New cause for concern in an age of intolerance

Over dinner on a recent Friday night, one of my sons was excited to note that when the National Basketball Association (NBA) season returned to Sky this autumn, among the stars for the Golden State Warriors would be Omri Moshe Casspi, the first Israeli to make it to the big leagues. There was real pride that the scion of a Moroccan-Jewish family had made it all the way to the finest basketball team in the world.

There is a quiet satisfaction on the South Coast that striker Tomer Hemed, who plays for Brighton & Hove Albion, is a regular Friday-night shul-goer. Moreover, he and his Israeli-Arab colleague, defender Berem Kayal, are the best of friends.

And how many times have we heard from the pulpit in shul of the pride take in the number of Israelis/Jews who are Nobel prize winners? The physics and economics awards, dare one say, have been dominated by Jews. Indeed, this year’s physics prize winners included the son of Jewish refugee Rainer Weiss, who along with his fellow winners had spent a lifetime taking forward the work of Einstein.

None of us can be unaware of the tendency in the community to claim those with the very slimmest of Jewish connections (many would not be accepted in a United Synagogue community) as our own. We take enormous pride in the successes of our own people.

The difficulty is that our community, although relatively few, seems to include both the best of people and the worst. Until recent disclosures, the brilliance of Harvey Weinstein as an Oscar-winning producer and mogul will have been a source of pride and very much in keeping with the creative genius of Hollywood. The emergence of sexual harassment allegations, first exposed by The New York Times, which is controlled by a Jewish-family, produces a kind of dread. When will pictures of Weinstein in a kippah or Der Sturmer-style cartoons start to appear?
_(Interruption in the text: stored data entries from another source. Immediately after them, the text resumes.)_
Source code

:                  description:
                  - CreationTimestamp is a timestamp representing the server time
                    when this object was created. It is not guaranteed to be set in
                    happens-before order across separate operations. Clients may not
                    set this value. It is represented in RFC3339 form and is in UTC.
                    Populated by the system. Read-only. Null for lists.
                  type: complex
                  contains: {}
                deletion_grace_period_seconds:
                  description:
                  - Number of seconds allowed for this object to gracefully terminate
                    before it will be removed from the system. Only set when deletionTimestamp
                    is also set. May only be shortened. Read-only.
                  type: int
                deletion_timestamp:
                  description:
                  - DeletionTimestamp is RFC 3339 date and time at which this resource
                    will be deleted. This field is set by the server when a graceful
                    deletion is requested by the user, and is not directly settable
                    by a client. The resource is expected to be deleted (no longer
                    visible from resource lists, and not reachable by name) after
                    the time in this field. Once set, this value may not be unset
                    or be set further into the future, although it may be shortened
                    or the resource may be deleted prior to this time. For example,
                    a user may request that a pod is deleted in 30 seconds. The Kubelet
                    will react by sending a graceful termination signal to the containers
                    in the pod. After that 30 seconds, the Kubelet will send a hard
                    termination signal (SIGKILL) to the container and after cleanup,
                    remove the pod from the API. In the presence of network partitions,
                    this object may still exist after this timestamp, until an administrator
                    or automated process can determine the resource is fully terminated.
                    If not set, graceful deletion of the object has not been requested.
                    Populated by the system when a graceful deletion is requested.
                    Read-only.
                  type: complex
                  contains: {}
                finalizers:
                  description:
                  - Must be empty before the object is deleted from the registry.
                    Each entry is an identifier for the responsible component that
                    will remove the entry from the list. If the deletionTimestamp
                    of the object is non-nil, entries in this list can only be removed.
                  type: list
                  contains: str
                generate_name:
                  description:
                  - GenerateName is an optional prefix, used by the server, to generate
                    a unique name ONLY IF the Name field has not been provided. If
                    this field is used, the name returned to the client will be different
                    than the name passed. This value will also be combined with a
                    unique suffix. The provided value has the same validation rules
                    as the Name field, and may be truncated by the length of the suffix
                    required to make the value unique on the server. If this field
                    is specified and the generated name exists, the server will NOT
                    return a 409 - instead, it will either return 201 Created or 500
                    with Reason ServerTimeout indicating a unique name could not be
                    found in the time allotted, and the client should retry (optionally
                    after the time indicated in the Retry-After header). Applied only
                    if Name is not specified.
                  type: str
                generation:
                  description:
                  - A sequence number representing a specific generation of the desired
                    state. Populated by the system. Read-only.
In an age when anti-Semitism is rife, anything likely to play to gentile prejudices about Jews is a source of concern. This was felt strongly last year during the BHS scandal before Sir Philip Green acted with integrity and made good the hole in the company’s pension fund.
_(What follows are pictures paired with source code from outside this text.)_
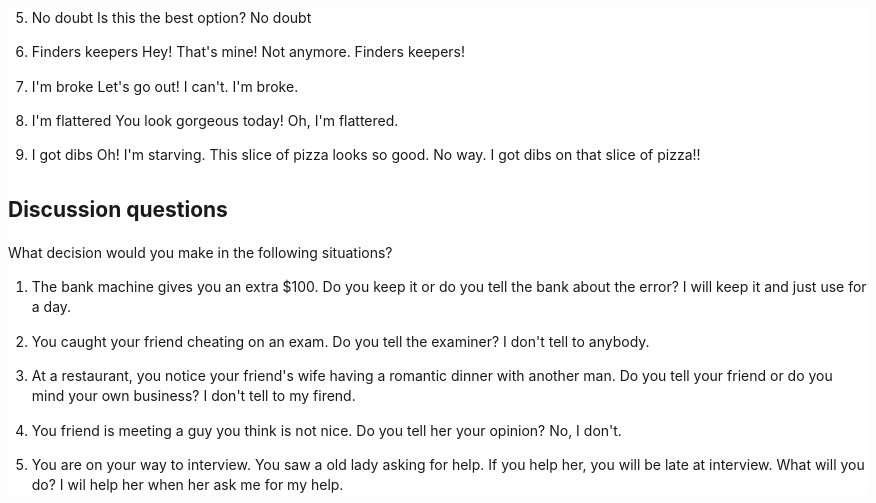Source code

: 5. No doubt
Is this the best option?
No doubt

6. Finders keepers
Hey! That's mine!
Not anymore. Finders keepers!

7. I'm broke
Let's go out!
I can't. I'm broke.

8. I'm flattered
You look gorgeous today!
Oh, I'm flattered.

9. I got dibs
Oh! I'm starving. This slice of pizza looks so good.
No way. I got dibs on that slice of pizza!!

## Discussion questions

What decision would you make in the following situations?

1. The bank machine gives you an extra $100. Do you keep it or do you tell the bank about the error? 
I will keep it and just use for a day.

2. You caught your friend cheating on an exam. Do you tell the examiner?
I don't tell to anybody.

3. At a restaurant, you notice your friend's wife having a romantic dinner with another man. Do you tell your friend or do you mind your own business?
I don't tell to my firend.

4. You friend is meeting a guy you think is not nice. Do you tell her your opinion?
No, I don't.

5. You are on your way to interview. You saw a old lady asking for help. If you help her, you will be late at interview. What will you do?
I wil help her when her ask me for my help.



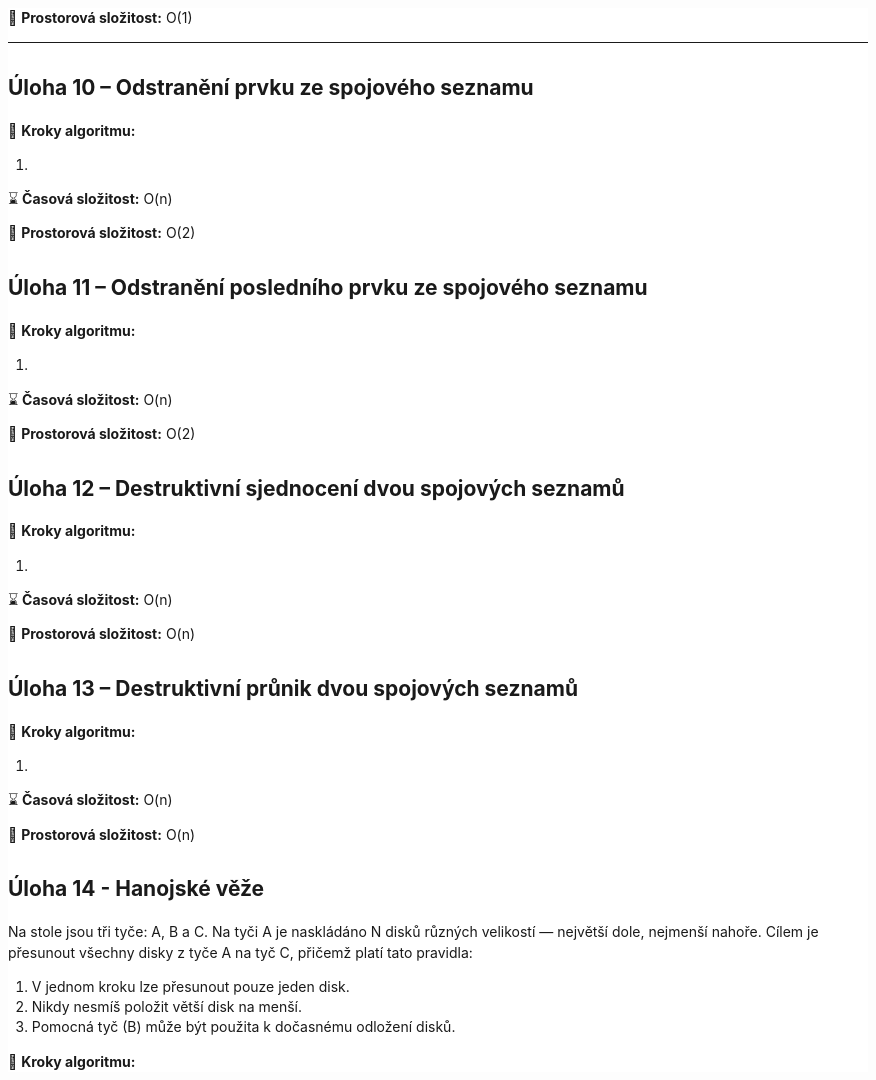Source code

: 💾 **Prostorová složitost:** O(1)

---

## Úloha 10 – Odstranění prvku ze spojového seznamu
🧠 **Kroky algoritmu:**

1. 


⌛ **Časová složitost:** O(n)

💾 **Prostorová složitost:** O(2)

## Úloha 11 – Odstranění posledního prvku ze spojového seznamu
🧠 **Kroky algoritmu:**

1. 


⌛ **Časová složitost:** O(n)

💾 **Prostorová složitost:** O(2)

## Úloha 12 – Destruktivní sjednocení dvou spojových seznamů
🧠 **Kroky algoritmu:**

1. 


⌛ **Časová složitost:** O(n)

💾 **Prostorová složitost:** O(n)

## Úloha 13 – Destruktivní průnik dvou spojových seznamů
🧠 **Kroky algoritmu:**

1. 


⌛ **Časová složitost:** O(n)

💾 **Prostorová složitost:** O(n)

## Úloha 14 - Hanojské věže
Na stole jsou tři tyče: A, B a C.
Na tyči A je naskládáno N disků různých velikostí — největší dole, nejmenší nahoře.
Cílem je přesunout všechny disky z tyče A na tyč C, přičemž platí tato pravidla:

1. V jednom kroku lze přesunout pouze jeden disk.
2. Nikdy nesmíš položit větší disk na menší.
3. Pomocná tyč (B) může být použita k dočasnému odložení disků.

🧠 **Kroky algoritmu:**
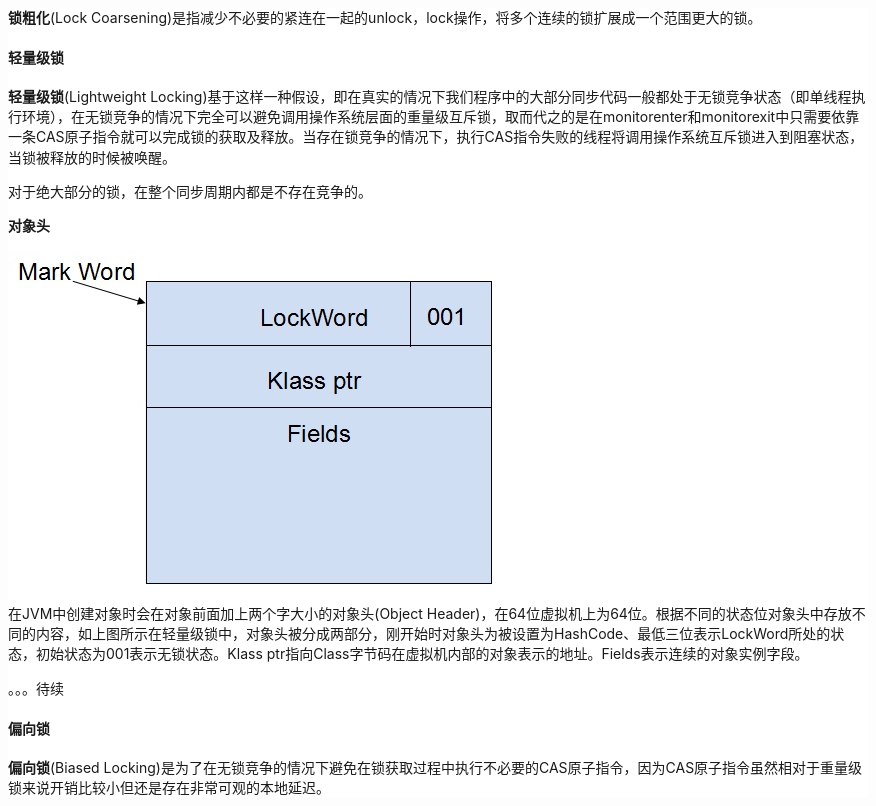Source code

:**锁粗化**(Lock Coarsening)是指减少不必要的紧连在一起的<C>unlock</C>，<C>lock</C>操作，将多个连续的锁扩展成一个范围更大的锁。


#### 轻量级锁

**轻量级锁**(Lightweight Locking)基于这样一种假设，即在真实的情况下我们程序中的大部分同步代码一般都处于无锁竞争状态（即单线程执行环境），在无锁竞争的情况下完全可以避免调用操作系统层面的重量级互斥锁，取而代之的是在<C>monitorenter</C>和<C>monitorexit</C>中只需要依靠一条CAS原子指令就可以完成锁的获取及释放。当存在锁竞争的情况下，执行CAS指令失败的线程将调用操作系统互斥锁进入到阻塞状态，当锁被释放的时候被唤醒。

对于绝大部分的锁，在整个同步周期内都是不存在竞争的。

**对象头**

![](figures/15346592872036.jpg)

在JVM中创建对象时会在对象前面加上两个字大小的对象头(Object Header)，在64位虚拟机上为64位。根据不同的状态位对象头中存放不同的内容，如上图所示在轻量级锁中，对象头被分成两部分，刚开始时对象头为被设置为HashCode、最低三位表示LockWord所处的状态，初始状态为001表示无锁状态。Klass ptr指向Class字节码在虚拟机内部的对象表示的地址。Fields表示连续的对象实例字段。


。。。待续



#### 偏向锁

**偏向锁**(Biased Locking)是为了在无锁竞争的情况下避免在锁获取过程中执行不必要的CAS原子指令，因为CAS原子指令虽然相对于重量级锁来说开销比较小但还是存在非常可观的本地延迟。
Under scrutiny in the financial press at present are the private families behind Greybull, described by The Sunday Times as ‘the secretive investment firm’ behind collapsed airline Monarch. Aside from the disruption to the lives of Monarch passengers, there are allegations the company stealthily offloaded pension liabilities on to the government’s Pension Protection Fund. It is now being reported that it has loaded up the Scunthorpe steelworks, bought from Tata Steel, with high-interest borrowings.
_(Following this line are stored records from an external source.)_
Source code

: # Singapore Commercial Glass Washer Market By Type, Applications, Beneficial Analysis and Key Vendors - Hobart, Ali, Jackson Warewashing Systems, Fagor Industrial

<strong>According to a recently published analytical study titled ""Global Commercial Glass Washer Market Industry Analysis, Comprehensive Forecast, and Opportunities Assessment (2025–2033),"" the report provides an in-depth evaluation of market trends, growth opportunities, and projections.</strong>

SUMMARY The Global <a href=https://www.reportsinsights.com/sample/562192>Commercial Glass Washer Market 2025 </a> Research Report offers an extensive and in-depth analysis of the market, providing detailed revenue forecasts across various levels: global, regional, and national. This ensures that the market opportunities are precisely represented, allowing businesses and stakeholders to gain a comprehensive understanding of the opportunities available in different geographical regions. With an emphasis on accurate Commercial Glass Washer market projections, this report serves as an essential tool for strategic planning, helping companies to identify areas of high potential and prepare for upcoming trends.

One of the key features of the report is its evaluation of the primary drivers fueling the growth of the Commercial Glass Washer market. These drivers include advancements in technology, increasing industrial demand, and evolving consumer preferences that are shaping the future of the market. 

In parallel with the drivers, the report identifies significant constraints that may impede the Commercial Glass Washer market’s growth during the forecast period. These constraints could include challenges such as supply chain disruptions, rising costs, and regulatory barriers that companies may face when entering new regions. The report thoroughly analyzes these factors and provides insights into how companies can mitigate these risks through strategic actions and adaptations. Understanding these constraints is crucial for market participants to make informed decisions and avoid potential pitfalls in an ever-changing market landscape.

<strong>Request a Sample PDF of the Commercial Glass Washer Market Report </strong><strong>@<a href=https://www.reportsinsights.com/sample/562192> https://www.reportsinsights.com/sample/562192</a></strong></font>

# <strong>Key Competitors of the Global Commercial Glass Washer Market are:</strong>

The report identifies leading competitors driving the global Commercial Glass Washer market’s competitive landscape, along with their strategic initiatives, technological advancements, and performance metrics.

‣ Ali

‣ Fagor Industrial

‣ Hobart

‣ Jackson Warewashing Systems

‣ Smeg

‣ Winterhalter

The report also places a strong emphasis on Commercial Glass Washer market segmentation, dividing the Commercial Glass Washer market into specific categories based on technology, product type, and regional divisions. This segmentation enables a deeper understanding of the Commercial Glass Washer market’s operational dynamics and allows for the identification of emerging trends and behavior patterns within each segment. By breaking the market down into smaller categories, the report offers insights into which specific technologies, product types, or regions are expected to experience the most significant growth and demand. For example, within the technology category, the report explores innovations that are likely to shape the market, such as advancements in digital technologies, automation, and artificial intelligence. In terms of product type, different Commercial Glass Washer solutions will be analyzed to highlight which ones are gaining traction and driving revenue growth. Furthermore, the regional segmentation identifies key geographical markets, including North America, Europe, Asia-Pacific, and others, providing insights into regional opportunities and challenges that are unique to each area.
Little is known of French-born former investment bankers Marc and Nathaniel Meyohas, two of the principal investors behind Greybull. But when I recently spoke to one of the brothers about the mixed record of Greybull as an investor in British assets, he mentioned they came from a Sephardi Jewish family.

The families behind Greybull specialise in rescuing companies coming out of bankruptcy and it is not surprising some of them fall by the wayside on the journey. In the case of Monarch, the 800,000 passengers with lost bookings and other creditors naturally will feel aggrieved.

The short period of Monarch ownership leaves a bad taste and concern that some of this may eventually reflect on the community.

We may revel in the good but also need to acknowledge that the wine goblet does not always runneth over.